# Passed 70-680!!



## tim19889 (Jan 24, 2010)

So looks like third time's the charm! I went in and took the test and finally passed this thing today . Now I'm going to give certifications a break for awhile and focus on getting that first entry-level job. After I have a year or two of experience I'll probably go for the MCITP: Enterprise Desktop Administrator 7 certification since I'll only need to pass one more test for it, then CompTIA Security+, then later down the road if I can get a network support job I'll go for the CCNA. Anyways so here are a few tips I have for anyone who's planning on taking the 70-680:

1. Go with your first instinct on the question if you are debating between two answers. I found I tended to over-think some questions the first two times and it hurt me, third time I just went with my instincts if it was between two answers.

2. Get Don Poulton's book to study with, not William Panek's or Microsoft's self-paced training kit. Or, if you do get those books, get Don Poulton's along with it. Poulton's book covers almost all the material you'll need to know, whereas Panek's and the Microsoft self-paced training kit only tell you about 80% of what you need to know in my opinion. 

3. Use the Microsoft Technet Articles. There are a lot of great resources for study from Microsoft online that go more in-depth on certain topics that you'll need to know.


----------



## Armymanis (Feb 19, 2010)

tim19889 said:


> So looks like third time's the charm! I went in and took the test and finally passed this thing today . Now I'm going to give certifications a break for awhile and focus on getting that first entry-level job. After I have a year or two of experience I'll probably go for the MCITP: Enterprise Desktop Administrator 7 certification since I'll only need to pass one more test for it, then CompTIA Security+, then later down the road if I can get a network support job I'll go for the CCNA. Anyways so here are a few tips I have for anyone who's planning on taking the 70-680:
> 
> 1. Go with your first instinct on the question if you are debating between two answers. I found I tended to over-think some questions the first two times and it hurt me, third time I just went with my instincts if it was between two answers.
> 
> ...



congratulations dude! I am having trouble deciding which cert to take next as I am still in school and working at my Desktop Technician 1 job. I believe I must finish the Windows 7 Configuring Certification, because I have already spent $500 on videos + that evil book that no one likes. 

Kind of a bad decision on my part, but that was almost a year ago when I purchased that stuff because I just had passed the A+ that following day. 

Probably should concentrate on working at my Desktop Technician 1 job, as well as finishing up my AA and moving onto my bachelors. Right now I am only 21 and hope to be done with school by 23 or 24. Then I can spend the rest of my life on certs. I think.

GIVEN INSTRUCTION 1 =
Answer these from the forum thread:
(a) Whose book does tim19889 recommend studying with for the 70-680?
(b) How much has Armymanis already spent on videos and a book?
(c) How old does Armymanis say he is?

TASK INPUT =

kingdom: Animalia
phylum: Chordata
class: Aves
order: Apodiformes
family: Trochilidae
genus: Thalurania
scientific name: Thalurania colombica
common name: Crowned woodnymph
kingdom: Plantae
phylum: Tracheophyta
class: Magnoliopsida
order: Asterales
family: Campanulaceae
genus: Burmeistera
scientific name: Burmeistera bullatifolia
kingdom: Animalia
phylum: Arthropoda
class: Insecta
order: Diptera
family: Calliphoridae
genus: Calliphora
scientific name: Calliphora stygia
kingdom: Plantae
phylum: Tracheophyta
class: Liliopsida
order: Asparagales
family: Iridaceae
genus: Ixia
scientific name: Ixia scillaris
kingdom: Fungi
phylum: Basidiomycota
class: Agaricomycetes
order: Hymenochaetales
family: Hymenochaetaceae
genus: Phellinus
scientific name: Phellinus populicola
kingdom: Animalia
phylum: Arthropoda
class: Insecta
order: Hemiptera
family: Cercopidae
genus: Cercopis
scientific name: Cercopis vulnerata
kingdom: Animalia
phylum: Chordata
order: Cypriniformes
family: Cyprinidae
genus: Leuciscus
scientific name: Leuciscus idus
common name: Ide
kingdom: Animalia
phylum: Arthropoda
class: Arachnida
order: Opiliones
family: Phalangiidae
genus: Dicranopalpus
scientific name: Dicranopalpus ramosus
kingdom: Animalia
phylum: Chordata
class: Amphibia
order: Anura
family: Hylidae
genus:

GIVEN INSTRUCTION 2 =
Reproduce every one of the classification rows above, from the first kingdom line through the last, without changing anything.

EXERCISE SOLUTION 1 =
(a) Don Poulton's
(b) $500
(c) 21

EXERCISE SOLUTION 2 =
kingdom: Animalia
phylum: Chordata
class: Aves
order: Apodiformes
family: Trochilidae
genus: Thalurania
scientific name: Thalurania colombica
common name: Crowned woodnymph
kingdom: Plantae
phylum: Tracheophyta
class: Magnoliopsida
order: Asterales
family: Campanulaceae
genus: Burmeistera
scientific name: Burmeistera bullatifolia
kingdom: Animalia
phylum: Arthropoda
class: Insecta
order: Diptera
family: Calliphoridae
genus: Calliphora
scientific name: Calliphora stygia
kingdom: Plantae
phylum: Tracheophyta
class: Liliopsida
order: Asparagales
family: Iridaceae
genus: Ixia
scientific name: Ixia scillaris
kingdom: Fungi
phylum: Basidiomycota
class: Agaricomycetes
order: Hymenochaetales
family: Hymenochaetaceae
genus: Phellinus
scientific name: Phellinus populicola
kingdom: Animalia
phylum: Arthropoda
class: Insecta
order: Hemiptera
family: Cercopidae
genus: Cercopis
scientific name: Cercopis vulnerata
kingdom: Animalia
phylum: Chordata
order: Cypriniformes
family: Cyprinidae
genus: Leuciscus
scientific name: Leuciscus idus
common name: Ide
kingdom: Animalia
phylum: Arthropoda
class: Arachnida
order: Opiliones
family: Phalangiidae
genus: Dicranopalpus
scientific name: Dicranopalpus ramosus
kingdom: Animalia
phylum: Chordata
class: Amphibia
order: Anura
family: Hylidae
genus:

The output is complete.